Keep in mind that people outside of floodplain areas file more than 20% of flood insurance claims and receive about one-third of disaster assistance, when it is available.

For more information about who must purchase flood insurance, go to FEMA’s website Mandatory Purchase Requirement.

In regard to lowering your premium, you may already be getting a 10% discount because of the steps Albuquerque takes to guard against flooding. In addition, there may be some improvements that you can make to protect your house or business from flooding.

An elevation certificate may also be helpful. Prepared by a surveyor or engineer, elevation certificates show the elevation of your home in comparison with the expected elevation of floodwaters. If the certificate shows that the lowest floor elevation in your house is above the expected inundation levels, it should lower your insurance premium. The City may already have one on file for your house or business, but we cannot guarantee the accuracy. Elevation certificates of some properties located in the Special Flood Hazard Areas (SFHA’s) can be found at FEMA Flood Exemptions (Elevation Certificates).

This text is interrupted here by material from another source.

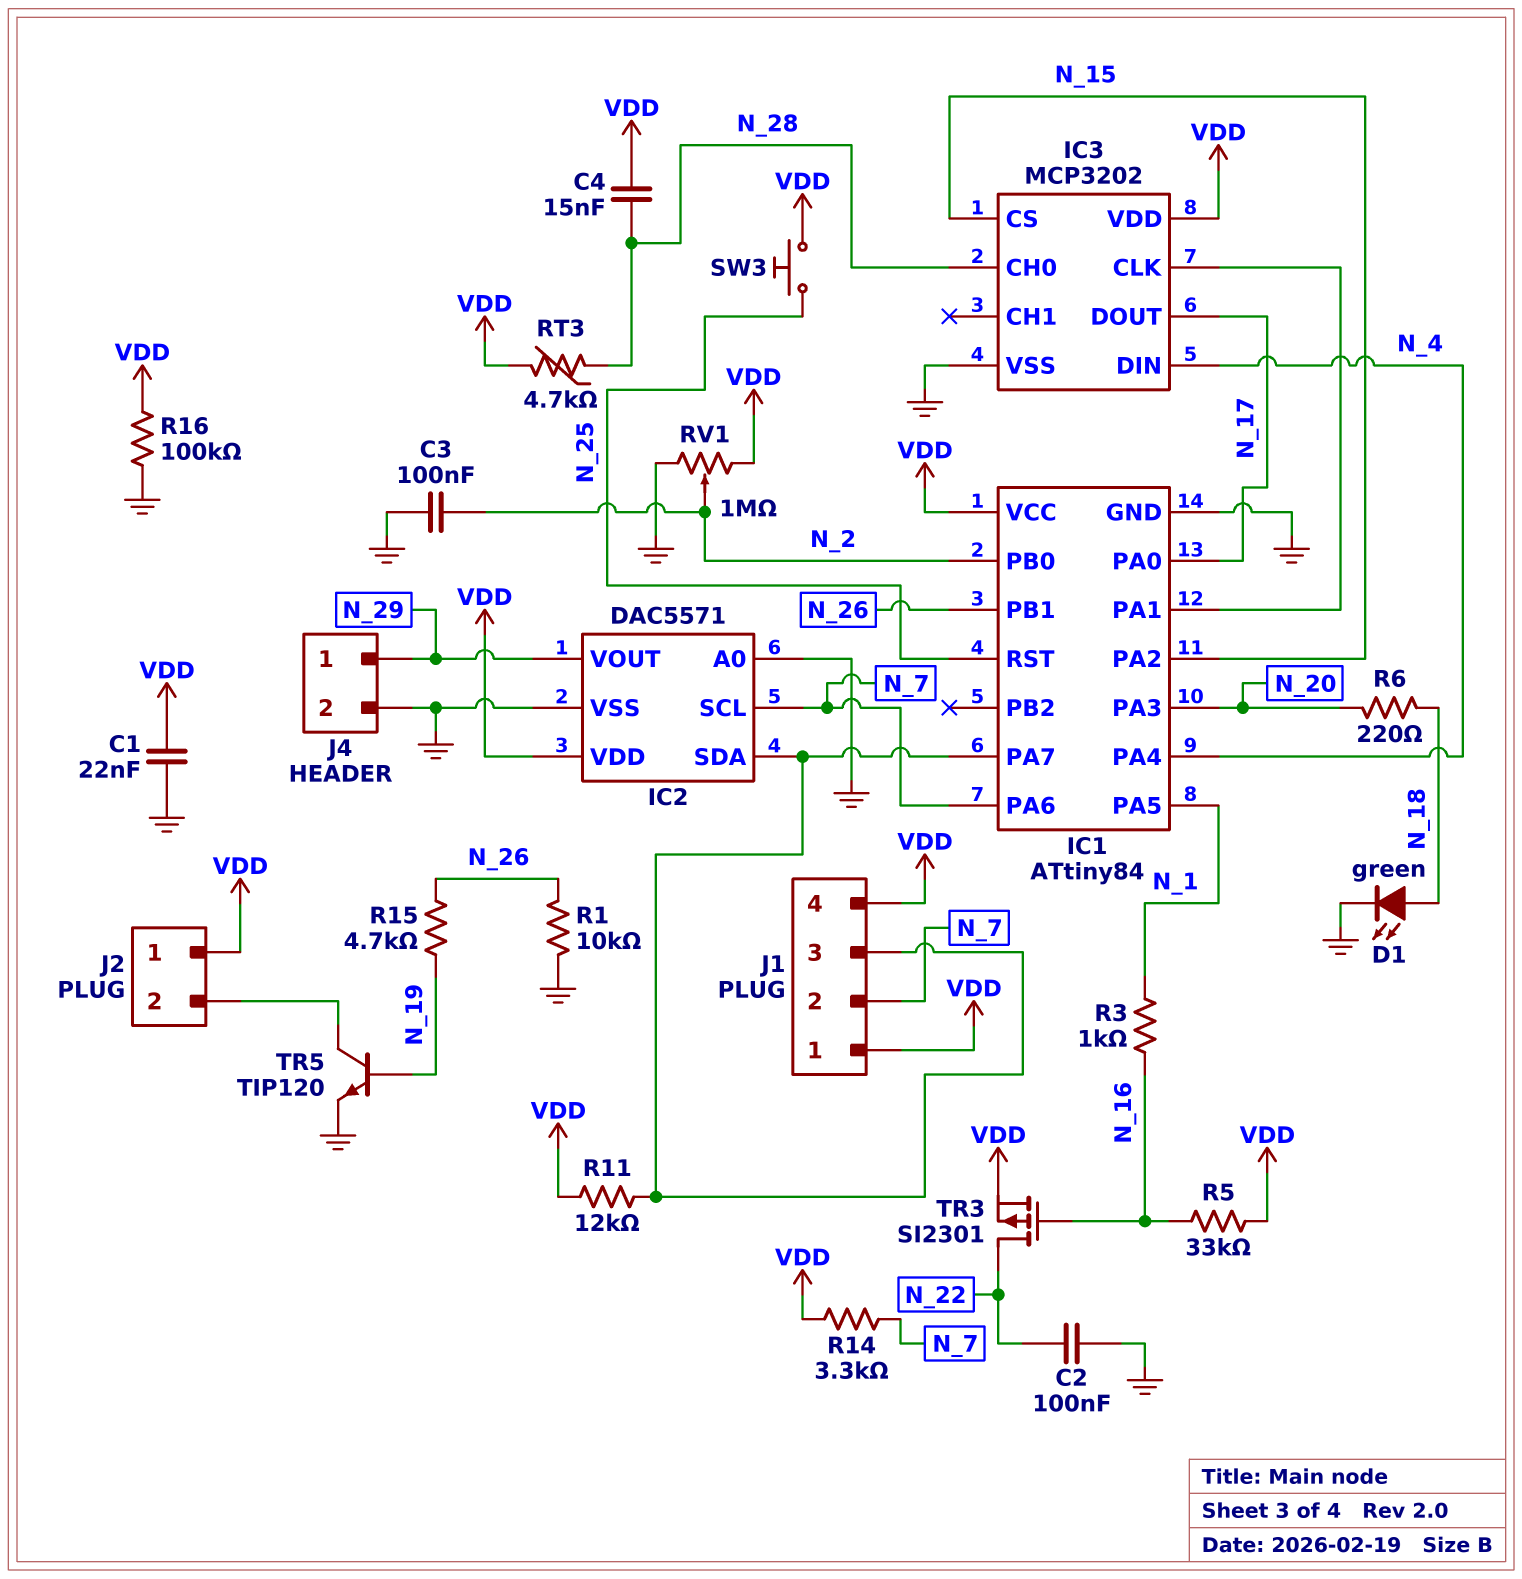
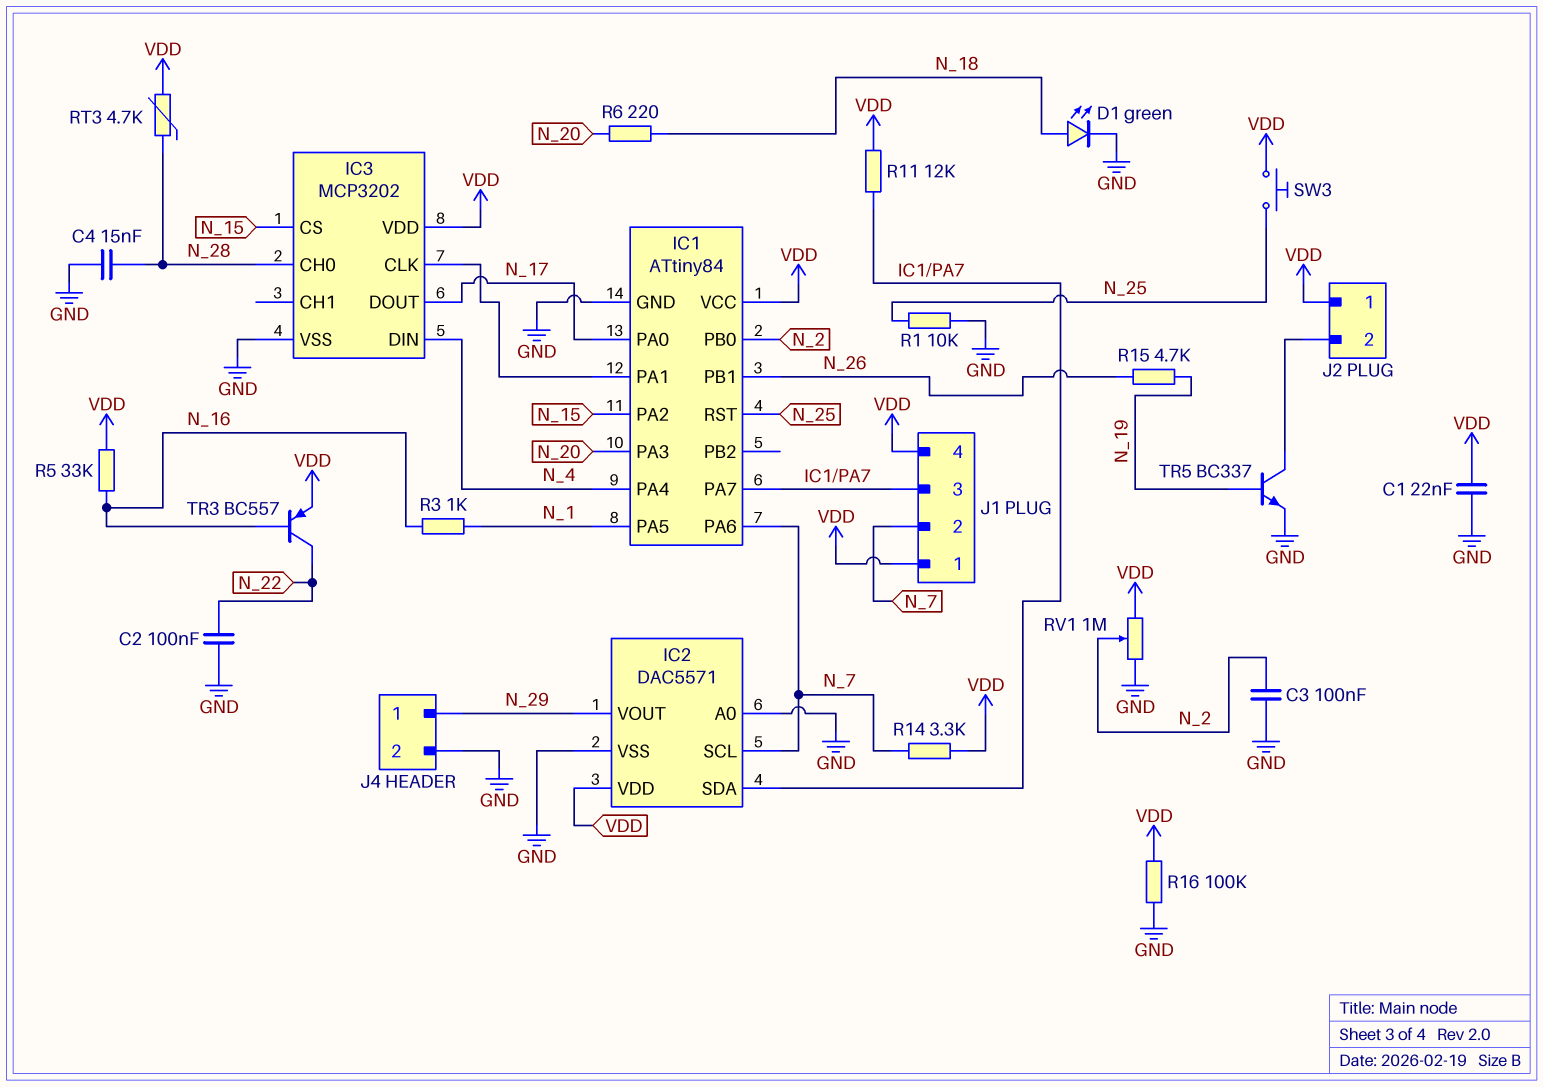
C4: 15nF (N_28, VDD) -> 15nF (GND, N_28)
R1: 10k (GND, N_26) -> 10k (GND, N_25)
TR3: PMOS SI2301 (G N_16, D N_22, S VDD) -> PNP BC557 (B N_16, C N_22, E VDD)
TR5: NPN TIP120 (B N_19, C J2/2, E GND) -> NPN BC337 (B N_19, C J2/2, E GND)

Go to the FEMA’s publications to find out more about protecting your property:

During a Flood

Save Yourself!

Rushing water has tremendous power. Taking the following steps during a storm can help you stay safe:

  • Be alert to your surroundings.
  • Monitor local media.
  • Avoid driving.
  • Stay away from arroyos, channels, trails, culverts, ponds and other drainage infrastructure.
  • If water starts to rise, seek higher ground.

If you must drive...

About 75% of flood-related deaths occur in vehicles. At night, during heavy storms, it may be difficult to see that a road is flooded. Survivors have told us that they did not even see water on the road until their vehicle stalled in it.

Realizing that not all flooded roads will be barricaded, take the following precautions:

  • Avoid low water crossings.
  • Actively look for water over the road.
  • Turn around if a road is barricaded or if water is over the road. Keep in mind that the road may be heavily damaged underneath the flood water.